▸ DOCUMENT SEGMENT
= Beginning of Section =

Listing 2 shows the relevant part of the assembly code generated from the AIE-API kernel in Listing 1. The label bf16_mac in line 6 marks the entry point of the function. Each of lines 8–26 represents a VLIW instruction, potentially consisting of multiple operations separated by semicolons. For example, the instruction vlda wl2, [p1, #0]; paddb [p0], #32; padds [p3], #32 in line 10 consists of three operations that are not nop. The function parameters ptr_in0, ptr_in1, and ptr_out are passed via the pointer registers P0, P1, and P2.

We give high-level descriptions of the operations in each instruction:

Line 8nopb; nopa; nops; nopx; mov p3, p0; nopv

  • mov p3, p0: Copy the value in pointer register P0 to P3.

Line 9vldb wl0, [p0, #0]; mov p0, p1

  • vldb wl0, [p0, #0]: Load 32 bytes (16 BF16 values) from the address in pointer register P0 into the vector register WL0. The lower 32 bytes of the 64-byte register X0 overlap with WL0.

  • mov p0, p1: Copy the value in pointer register P1 to P0.

Line 10vlda wl2, [p1, #0]; paddb [p0], #32; padds [p3], #32

  • vlda wl2, [p1, #0]: Load 32 bytes (16 BF16 values) from the address in pointer register P1 into the vector register WL2.

  • paddb [p0], #32: Increment the value in pointer register P0 by 32.

  • padds [p3], #32: Increment the value in pointer register P3 by 32.

Line 11vlda wh0, [p3, #0]; vldb wh2, [p0, #0]

  • vlda wh0, [p3, #0]: Load 32 bytes (16 BF16 values) from the address in pointer register P3 into the vector register WH0.

  • vldb wh2, [p0, #0]: Load 32 bytes (16 BF16 values) from the address in pointer register P0 into the vector register WH2.

Line 12vlda amhh0, [p2, #32]

  • vlda amhh0, [p2, #32]: Load 32 bytes (8 FP32 values) from the address in pointer register P2 with an offset of 32 into accumulation register AMHH0. The upper 32 bytes of the accumulation register BMH0 overlap with AMHH0.

Line 13vlda amhl0, [p2, #0]

  • vlda amhl0, [p2, #0]: Load 32 bytes (8 FP32 values) from the address in pointer register P2 into accumulation register AMHL0. The lower 32 bytes of the accumulation register BMH0 overlap with AMHL0.

Line 17mova r0, #28

  • mova r0, #28: Write the value 28 into the 4-byte general purpose register R0.

= End of Section =

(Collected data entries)
= Beginning of Section =

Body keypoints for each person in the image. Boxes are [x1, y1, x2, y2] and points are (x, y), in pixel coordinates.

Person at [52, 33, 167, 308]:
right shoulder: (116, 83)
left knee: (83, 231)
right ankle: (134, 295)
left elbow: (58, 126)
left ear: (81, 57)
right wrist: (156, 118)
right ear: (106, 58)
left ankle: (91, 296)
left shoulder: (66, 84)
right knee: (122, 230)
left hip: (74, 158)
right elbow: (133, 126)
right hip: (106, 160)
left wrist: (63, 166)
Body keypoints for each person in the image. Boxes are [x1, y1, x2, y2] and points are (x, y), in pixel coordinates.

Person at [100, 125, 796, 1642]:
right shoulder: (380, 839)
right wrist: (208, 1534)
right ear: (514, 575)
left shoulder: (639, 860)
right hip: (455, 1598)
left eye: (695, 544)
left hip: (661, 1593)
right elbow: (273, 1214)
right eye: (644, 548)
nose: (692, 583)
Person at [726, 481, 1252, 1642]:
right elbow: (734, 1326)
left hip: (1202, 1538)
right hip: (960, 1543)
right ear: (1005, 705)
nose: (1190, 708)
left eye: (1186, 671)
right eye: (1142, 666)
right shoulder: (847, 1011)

= End of Section =
= Beginning of Section =

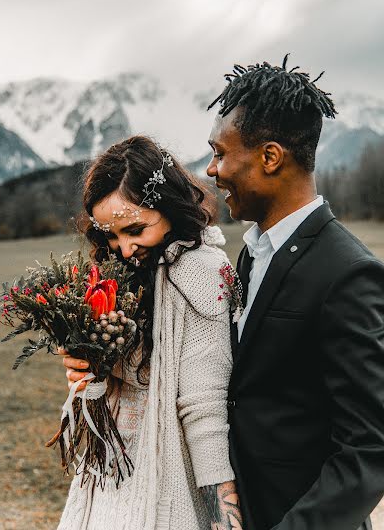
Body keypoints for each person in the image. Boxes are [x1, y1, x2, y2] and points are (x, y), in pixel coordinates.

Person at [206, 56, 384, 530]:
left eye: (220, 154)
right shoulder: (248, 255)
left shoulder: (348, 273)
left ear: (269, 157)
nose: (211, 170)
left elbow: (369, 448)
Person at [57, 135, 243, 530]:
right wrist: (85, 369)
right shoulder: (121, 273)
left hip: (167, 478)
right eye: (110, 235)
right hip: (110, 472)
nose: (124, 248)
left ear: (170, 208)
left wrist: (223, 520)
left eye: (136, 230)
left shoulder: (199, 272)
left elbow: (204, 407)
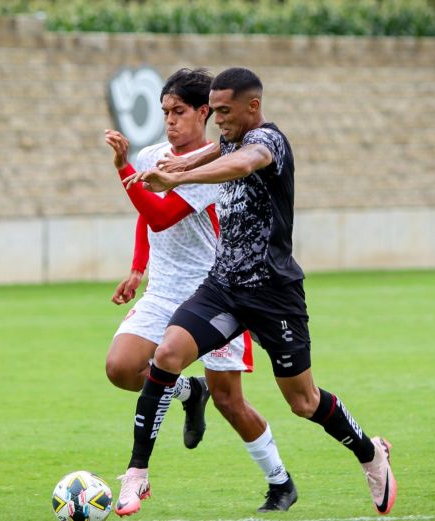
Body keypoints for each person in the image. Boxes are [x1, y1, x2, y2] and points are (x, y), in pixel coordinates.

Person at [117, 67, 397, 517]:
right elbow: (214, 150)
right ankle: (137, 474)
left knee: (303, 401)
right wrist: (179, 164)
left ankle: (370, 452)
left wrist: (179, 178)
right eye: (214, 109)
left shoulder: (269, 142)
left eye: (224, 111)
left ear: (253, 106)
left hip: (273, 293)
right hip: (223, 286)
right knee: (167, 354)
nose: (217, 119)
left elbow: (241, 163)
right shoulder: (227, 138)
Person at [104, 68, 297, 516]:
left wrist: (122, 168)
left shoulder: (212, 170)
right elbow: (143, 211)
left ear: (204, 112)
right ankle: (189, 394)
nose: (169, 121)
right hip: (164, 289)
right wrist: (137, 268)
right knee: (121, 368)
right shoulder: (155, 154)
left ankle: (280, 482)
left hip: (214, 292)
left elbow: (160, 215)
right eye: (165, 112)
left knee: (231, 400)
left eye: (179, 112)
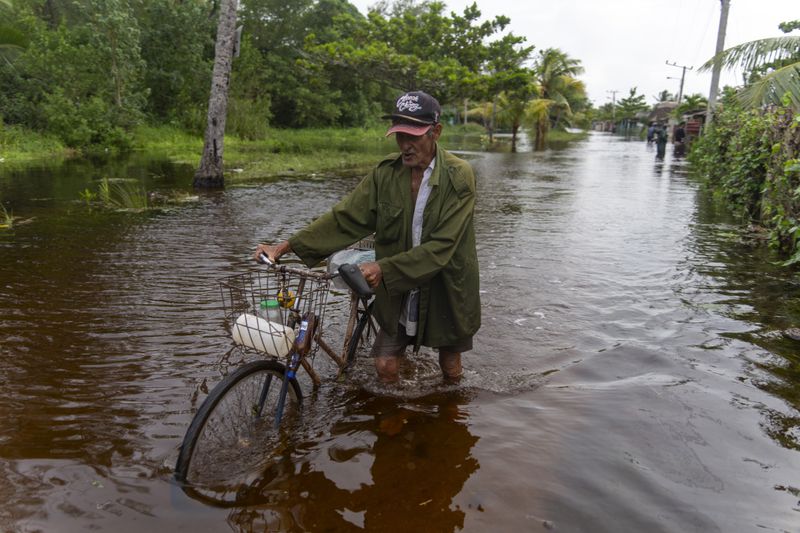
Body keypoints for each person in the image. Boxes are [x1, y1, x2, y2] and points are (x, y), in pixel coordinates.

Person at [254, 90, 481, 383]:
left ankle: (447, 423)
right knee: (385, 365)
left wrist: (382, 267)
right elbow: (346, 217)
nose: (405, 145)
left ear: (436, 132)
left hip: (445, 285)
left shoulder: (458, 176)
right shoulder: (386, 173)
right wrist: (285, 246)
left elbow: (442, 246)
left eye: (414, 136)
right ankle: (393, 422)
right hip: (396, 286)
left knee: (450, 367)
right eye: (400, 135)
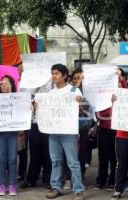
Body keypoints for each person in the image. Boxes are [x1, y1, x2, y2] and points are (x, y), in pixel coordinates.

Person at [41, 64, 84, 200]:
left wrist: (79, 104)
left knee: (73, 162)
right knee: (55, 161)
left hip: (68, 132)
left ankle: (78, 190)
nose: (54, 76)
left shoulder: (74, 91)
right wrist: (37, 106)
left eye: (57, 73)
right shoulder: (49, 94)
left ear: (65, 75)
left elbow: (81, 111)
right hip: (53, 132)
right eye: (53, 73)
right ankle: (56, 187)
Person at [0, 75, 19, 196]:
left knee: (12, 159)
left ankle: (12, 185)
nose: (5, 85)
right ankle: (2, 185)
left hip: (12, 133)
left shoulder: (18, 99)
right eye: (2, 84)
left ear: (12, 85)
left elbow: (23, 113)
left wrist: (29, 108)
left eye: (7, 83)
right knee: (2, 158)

= End of Section =
= Beginning of Section =

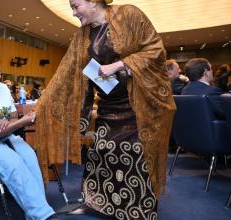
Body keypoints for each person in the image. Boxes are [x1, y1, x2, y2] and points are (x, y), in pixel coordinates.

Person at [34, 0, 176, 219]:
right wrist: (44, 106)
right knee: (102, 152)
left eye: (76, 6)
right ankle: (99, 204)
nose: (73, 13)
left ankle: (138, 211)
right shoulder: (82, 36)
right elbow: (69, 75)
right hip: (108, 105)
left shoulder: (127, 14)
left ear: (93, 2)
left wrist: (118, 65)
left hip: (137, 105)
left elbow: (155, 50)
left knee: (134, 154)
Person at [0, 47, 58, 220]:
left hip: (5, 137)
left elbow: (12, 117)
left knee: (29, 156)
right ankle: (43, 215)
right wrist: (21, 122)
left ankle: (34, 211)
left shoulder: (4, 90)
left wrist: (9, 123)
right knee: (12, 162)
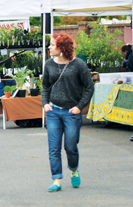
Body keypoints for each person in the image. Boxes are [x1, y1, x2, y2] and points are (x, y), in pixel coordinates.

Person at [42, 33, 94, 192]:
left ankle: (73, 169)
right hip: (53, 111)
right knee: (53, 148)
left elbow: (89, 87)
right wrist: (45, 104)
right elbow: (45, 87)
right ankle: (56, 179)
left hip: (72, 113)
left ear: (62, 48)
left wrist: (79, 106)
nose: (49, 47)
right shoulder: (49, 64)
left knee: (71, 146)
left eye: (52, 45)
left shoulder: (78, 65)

= End of Section =

▸ WORK TASK
Transcribe the part of the assembly instruction description from "Line 13vlda amhl0, [p2, #0]" to "purpose register R0.".

▸ ANSWER
Line 13vlda amhl0, [p2, #0]

  • vlda amhl0, [p2, #0]: Load 32 bytes (8 FP32 values) from the address in pointer register P2 into accumulation register AMHL0. The lower 32 bytes of the accumulation register BMH0 overlap with AMHL0.

Line 17mova r0, #28

  • mova r0, #28: Write the value 28 into the 4-byte general purpose register R0.